4 Great POC Female Pioneers
These pioneers were not just groundbreaking because they were female inventors, scientists, and discoverers. They were also people of color. Defying the status quo, they have set new precedents for female pioneers. Check out their stories and accomplishments below!
(Photography Source: Credit here)
Dr. Ericsson-Jackson has designed spacecraft and instruments that have helped us understand the Sun-Earth connection, space science, and our own planet. She was inspired by watching the Apollo missions on television and participated in a science outreach program for minority students at MIT that encouraged her even more to become an aerospace engineer. She is a major advocate for STEM diversification and inclusion, especially in minority female students.
(Photography: NASA/Goddard/Bill Hrybyk)
Ellen Ochoa was the first Hispanic woman in space, and the first Hispanic person to lead the Johnson Space Center. She earned a bachelor’s degree in physics from San Diego State University, and then a master’s and doctorate in electrical engineering from Stanford University. In the span of 5 years, Ochoa had joined Nasa, been selected to be an astronaut, and was launched into space. She believes that having a role model makes a big difference and that it is especially important for young Hispanic women to see potential mentors in STEM.

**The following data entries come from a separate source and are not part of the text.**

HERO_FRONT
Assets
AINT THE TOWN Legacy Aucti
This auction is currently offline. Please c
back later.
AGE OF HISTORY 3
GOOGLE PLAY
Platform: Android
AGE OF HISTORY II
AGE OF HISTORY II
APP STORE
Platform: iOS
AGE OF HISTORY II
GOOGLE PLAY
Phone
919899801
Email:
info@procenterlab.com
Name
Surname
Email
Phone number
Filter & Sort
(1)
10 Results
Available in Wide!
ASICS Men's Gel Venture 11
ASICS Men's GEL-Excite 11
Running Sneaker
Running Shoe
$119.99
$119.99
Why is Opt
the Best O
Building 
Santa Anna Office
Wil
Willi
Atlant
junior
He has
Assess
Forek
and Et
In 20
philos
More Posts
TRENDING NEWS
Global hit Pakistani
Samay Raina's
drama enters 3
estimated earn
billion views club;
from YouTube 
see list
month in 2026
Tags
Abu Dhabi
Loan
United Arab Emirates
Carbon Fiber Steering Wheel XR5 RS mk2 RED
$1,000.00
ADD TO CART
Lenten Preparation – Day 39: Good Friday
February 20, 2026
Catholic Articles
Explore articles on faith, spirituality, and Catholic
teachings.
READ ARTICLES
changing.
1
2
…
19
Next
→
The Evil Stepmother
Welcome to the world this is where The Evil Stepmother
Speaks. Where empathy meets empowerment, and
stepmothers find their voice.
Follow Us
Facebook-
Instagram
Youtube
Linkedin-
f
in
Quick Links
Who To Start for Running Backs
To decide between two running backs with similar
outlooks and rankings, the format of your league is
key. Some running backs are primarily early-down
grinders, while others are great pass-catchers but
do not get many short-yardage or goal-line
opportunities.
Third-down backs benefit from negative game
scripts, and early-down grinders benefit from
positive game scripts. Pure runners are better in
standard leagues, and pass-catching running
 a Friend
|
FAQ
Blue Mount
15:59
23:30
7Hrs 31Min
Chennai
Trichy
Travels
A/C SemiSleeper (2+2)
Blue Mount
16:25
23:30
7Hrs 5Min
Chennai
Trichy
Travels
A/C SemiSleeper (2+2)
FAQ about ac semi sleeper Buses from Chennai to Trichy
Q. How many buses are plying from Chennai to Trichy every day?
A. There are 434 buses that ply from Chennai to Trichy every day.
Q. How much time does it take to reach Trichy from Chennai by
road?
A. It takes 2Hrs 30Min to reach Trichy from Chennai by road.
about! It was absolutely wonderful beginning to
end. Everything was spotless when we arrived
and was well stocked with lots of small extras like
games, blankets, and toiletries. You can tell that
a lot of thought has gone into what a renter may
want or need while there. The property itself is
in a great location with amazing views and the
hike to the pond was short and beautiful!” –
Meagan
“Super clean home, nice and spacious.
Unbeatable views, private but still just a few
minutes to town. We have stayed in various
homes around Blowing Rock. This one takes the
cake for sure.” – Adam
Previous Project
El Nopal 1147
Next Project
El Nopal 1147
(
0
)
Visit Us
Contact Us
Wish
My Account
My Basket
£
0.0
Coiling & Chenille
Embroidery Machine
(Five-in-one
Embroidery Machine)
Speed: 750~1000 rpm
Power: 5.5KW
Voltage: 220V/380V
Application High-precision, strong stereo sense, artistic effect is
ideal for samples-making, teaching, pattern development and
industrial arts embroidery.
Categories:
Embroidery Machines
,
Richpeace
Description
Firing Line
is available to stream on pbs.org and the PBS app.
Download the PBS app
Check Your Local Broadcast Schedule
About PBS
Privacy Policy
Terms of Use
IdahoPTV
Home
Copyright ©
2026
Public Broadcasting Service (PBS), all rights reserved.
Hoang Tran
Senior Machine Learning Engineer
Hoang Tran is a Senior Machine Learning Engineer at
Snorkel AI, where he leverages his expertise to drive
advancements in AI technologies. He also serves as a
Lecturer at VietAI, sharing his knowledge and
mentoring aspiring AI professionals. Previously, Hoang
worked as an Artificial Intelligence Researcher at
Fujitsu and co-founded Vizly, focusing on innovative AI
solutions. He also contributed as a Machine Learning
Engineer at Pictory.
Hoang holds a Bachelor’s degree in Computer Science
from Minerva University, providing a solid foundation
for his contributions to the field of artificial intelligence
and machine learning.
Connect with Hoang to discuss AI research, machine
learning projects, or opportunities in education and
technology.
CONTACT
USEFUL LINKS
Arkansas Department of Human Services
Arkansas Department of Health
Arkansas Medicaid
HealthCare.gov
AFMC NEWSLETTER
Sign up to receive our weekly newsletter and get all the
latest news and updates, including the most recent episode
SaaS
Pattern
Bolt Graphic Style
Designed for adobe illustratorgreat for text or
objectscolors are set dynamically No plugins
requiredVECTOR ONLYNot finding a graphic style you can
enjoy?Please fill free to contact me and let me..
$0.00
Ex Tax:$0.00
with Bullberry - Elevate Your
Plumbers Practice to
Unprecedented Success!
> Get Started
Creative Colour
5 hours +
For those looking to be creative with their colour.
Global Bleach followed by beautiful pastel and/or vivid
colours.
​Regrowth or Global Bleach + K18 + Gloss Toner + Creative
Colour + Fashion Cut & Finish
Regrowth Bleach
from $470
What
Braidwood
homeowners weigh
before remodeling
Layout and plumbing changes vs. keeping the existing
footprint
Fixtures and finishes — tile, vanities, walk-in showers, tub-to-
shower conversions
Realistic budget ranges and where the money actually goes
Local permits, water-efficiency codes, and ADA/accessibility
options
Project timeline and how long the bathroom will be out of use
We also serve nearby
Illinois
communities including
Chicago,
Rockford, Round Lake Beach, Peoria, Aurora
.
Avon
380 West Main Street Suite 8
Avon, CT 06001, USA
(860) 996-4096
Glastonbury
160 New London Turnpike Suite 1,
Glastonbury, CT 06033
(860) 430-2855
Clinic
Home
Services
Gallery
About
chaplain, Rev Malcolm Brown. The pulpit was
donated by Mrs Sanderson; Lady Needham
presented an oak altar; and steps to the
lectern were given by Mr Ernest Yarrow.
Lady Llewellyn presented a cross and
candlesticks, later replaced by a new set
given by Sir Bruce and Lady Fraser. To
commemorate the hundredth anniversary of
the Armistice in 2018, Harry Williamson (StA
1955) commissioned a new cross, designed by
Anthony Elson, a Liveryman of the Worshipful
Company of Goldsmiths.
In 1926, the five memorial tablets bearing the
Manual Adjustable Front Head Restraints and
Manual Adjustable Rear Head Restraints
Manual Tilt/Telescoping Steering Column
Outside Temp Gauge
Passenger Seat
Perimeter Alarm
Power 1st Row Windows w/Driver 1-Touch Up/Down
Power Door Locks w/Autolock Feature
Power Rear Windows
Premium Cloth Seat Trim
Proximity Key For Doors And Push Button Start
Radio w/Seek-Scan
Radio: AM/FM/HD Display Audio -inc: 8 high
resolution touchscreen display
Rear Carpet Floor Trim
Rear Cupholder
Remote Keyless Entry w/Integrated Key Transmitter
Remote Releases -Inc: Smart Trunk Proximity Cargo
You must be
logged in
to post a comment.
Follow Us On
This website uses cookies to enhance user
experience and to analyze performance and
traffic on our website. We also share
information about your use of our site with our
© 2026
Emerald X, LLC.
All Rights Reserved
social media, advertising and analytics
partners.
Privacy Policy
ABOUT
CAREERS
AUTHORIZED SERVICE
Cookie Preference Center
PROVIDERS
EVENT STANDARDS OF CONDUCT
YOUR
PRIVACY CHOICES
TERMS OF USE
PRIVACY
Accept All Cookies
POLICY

Dr. Marie Maynard Daly was a biochemist who studied fundamental science that led to the discovery of the double-helix structure of DNA and more. Daly was inspired by the books she read as a young girl and her father who studied chemistry but wasn’t able to pursue it because he couldn’t afford to finish his degree. She then went to Columbia University for her doctorate program and studied under Dr. Mary L. Caldwell one of the greatest female pioneers in science who was also an immigrant from Bogota, Colombia. Daly taught at Howard University and went on to help reveal the relationship between high cholesterol and hypertension, which bettered our understanding of nutrition and cardiology.
(Photography: Albert Einstein College of Medicine Archives/Ted Burrows)
Ynés Mexía was a botanist that had collected 145,000 plant specimens and help with identifying 50 new species of plants. Starting her career at 50, Mexía traveled through Alaska and the tip of South America to identify and collect plants. She traveled by foot, horseback and canoe, and often traveled solo or with a few Indigenous guides. In an era when women were expected to stay home and take care of their children and husbands, Mexía traveled to remote locations for scientific exploration.